## GIVEN PASSAGE
┌──
He's also always experimenting with the latest JavaScript features and releasing open source packages I don't think get enough credit, like uhtml and uhtml-ssr, which I still hope to support in fastify-vite.

He mantains ungap, a collection of very useful polyfills bridging the gap to modernization. One example is structuredClone(), which landed in Node v17 and latest browsers, and already has a reliable polyfill available thanks to Andrea.

Matteo Collina — @matteocollina

Since I joined NearForm in late 2021, I've been extremely lucky to work directly with Matteo in the Architecture and Developer Relations team. But I've known him through his work for way longer than that.

I started following Matteo after adopting Fastify, a framework he created with Tomas Della Vedova. It didn't take long for me to discover his numerous talks on YouTube, and the fact he maintains more npm packages than what I consider humanly possible. He's also a contributor to Node.js itself, and a member of the Node.js Technical Steering Committee. He tweets constantly about JavaScript and also publishes Adventures in Nodeland, a weekly newsletter on everything related to Node.js and the projects he maintains.
└──
## LISTED ENTRIES
┌──
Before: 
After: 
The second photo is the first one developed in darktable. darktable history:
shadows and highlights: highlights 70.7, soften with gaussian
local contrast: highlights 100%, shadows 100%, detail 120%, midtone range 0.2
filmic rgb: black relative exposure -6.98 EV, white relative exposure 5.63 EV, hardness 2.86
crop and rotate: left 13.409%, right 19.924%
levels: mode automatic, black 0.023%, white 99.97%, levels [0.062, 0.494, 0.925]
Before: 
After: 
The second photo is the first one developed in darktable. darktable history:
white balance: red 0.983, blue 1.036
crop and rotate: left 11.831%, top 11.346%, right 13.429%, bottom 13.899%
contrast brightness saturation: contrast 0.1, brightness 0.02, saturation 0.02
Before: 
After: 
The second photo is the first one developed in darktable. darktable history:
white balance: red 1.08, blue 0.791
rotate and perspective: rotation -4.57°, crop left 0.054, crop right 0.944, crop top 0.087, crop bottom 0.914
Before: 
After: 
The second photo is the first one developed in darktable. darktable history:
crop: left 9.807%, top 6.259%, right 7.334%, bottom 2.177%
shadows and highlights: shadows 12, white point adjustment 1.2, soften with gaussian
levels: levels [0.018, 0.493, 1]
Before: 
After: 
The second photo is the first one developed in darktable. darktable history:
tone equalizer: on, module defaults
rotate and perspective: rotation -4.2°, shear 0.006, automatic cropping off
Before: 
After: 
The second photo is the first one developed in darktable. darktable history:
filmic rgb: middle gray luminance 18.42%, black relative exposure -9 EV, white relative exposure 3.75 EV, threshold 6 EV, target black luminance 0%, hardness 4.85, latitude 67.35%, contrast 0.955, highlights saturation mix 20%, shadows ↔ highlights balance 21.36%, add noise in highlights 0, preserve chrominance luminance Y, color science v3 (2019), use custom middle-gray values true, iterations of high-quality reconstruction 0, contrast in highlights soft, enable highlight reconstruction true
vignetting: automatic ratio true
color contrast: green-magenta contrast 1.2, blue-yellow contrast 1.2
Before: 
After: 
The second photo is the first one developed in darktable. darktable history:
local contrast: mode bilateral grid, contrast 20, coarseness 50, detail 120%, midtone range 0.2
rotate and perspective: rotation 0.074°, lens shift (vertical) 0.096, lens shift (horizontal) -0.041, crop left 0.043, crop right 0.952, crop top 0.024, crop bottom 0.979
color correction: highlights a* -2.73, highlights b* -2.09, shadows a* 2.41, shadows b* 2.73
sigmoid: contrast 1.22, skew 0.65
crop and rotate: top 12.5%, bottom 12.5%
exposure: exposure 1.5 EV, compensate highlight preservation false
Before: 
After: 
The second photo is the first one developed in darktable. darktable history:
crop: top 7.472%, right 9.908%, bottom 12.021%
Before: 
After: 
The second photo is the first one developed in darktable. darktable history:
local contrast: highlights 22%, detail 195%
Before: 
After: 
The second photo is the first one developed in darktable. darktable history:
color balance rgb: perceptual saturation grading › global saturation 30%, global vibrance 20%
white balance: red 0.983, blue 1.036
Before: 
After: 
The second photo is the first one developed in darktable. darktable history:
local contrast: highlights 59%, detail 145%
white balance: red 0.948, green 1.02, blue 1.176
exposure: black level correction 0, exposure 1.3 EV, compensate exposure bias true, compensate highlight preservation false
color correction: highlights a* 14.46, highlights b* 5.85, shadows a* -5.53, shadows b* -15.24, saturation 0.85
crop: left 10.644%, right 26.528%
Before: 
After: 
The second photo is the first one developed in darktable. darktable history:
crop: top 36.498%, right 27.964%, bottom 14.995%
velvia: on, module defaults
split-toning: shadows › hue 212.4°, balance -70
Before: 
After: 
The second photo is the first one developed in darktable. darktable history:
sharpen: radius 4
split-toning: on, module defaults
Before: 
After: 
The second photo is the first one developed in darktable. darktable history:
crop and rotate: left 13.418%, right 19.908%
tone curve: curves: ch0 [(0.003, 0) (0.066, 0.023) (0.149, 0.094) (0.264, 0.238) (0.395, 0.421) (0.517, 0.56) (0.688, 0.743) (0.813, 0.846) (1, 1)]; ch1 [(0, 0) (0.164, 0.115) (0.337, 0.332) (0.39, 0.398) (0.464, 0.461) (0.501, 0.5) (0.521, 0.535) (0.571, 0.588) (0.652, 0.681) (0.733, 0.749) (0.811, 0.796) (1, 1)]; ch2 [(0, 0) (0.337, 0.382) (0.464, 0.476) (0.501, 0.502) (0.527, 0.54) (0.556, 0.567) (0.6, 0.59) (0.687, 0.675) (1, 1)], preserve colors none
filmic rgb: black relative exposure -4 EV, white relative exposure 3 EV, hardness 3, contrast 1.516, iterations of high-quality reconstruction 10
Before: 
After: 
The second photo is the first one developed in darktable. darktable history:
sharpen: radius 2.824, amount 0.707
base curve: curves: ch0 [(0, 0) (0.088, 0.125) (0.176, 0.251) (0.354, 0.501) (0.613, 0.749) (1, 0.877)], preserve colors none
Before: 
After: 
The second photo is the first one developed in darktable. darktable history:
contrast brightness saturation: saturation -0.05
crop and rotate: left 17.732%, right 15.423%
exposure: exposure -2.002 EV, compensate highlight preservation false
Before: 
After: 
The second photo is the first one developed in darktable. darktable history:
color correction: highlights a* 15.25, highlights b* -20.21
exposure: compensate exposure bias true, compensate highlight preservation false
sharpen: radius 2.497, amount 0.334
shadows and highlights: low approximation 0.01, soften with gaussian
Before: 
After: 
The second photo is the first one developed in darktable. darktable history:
└──
## PROMPT A
Rewrite the part of the passage about Node.js developers that begins at the words "Since I joined" and stops after "longer than that.", swapping "Architecture and Developer Relations team" for "Developer Experience team".
## PROMPT B
Keep writing the passage about Node.js developers, picking up after its final sentence.
The data is not needed for any of this.

## WRITTEN ANSWER A
Since I joined NearForm in late 2021, I've been extremely lucky to work directly with Matteo in the Developer Experience team. But I've known him through his work for way longer than that.

## WRITTEN ANSWER B
Matteo is responsible for raising my confidence in Node.js as a serious option for performant backend development. As someone that came from a decade of Python, scaling Node.js applications quickly proved challenging. It was only after I started following him that I grew conscious the many things that can be done to ensure performance and reliability in Node.js applications, and how he applied all of it while building Fastify. Check out The Cost of Logging and Can we double HTTP client throughput? as examples of the problems he tries to address.

Ryan Carniato — @RyanCarniato

Ryan is the creator of the Solid framework, which has been gaining my attention more and more. He's also a member of Marko's core team. In his own words, he's a performance enthusiast and fine-grained reactivity super fan. I'm amazed at the quality and efficiency of Solid and have a long bet that it'll be one day as widely known as React. It's shaping up to be my favorite choice of framework for fastify-vite, which will include support for it in its next major release.

Ryan is a prolific writer and creator, writing on Medium and Dev.to. A few of my favorite pieces he wrote are React Hooks: Has React Jumped the Shark? and The React Hooks Announcement In Retrospect: 2 Years Later. He's also a prolific YouTuber — just yesterday he released a new video covering the recent development in React Server Components.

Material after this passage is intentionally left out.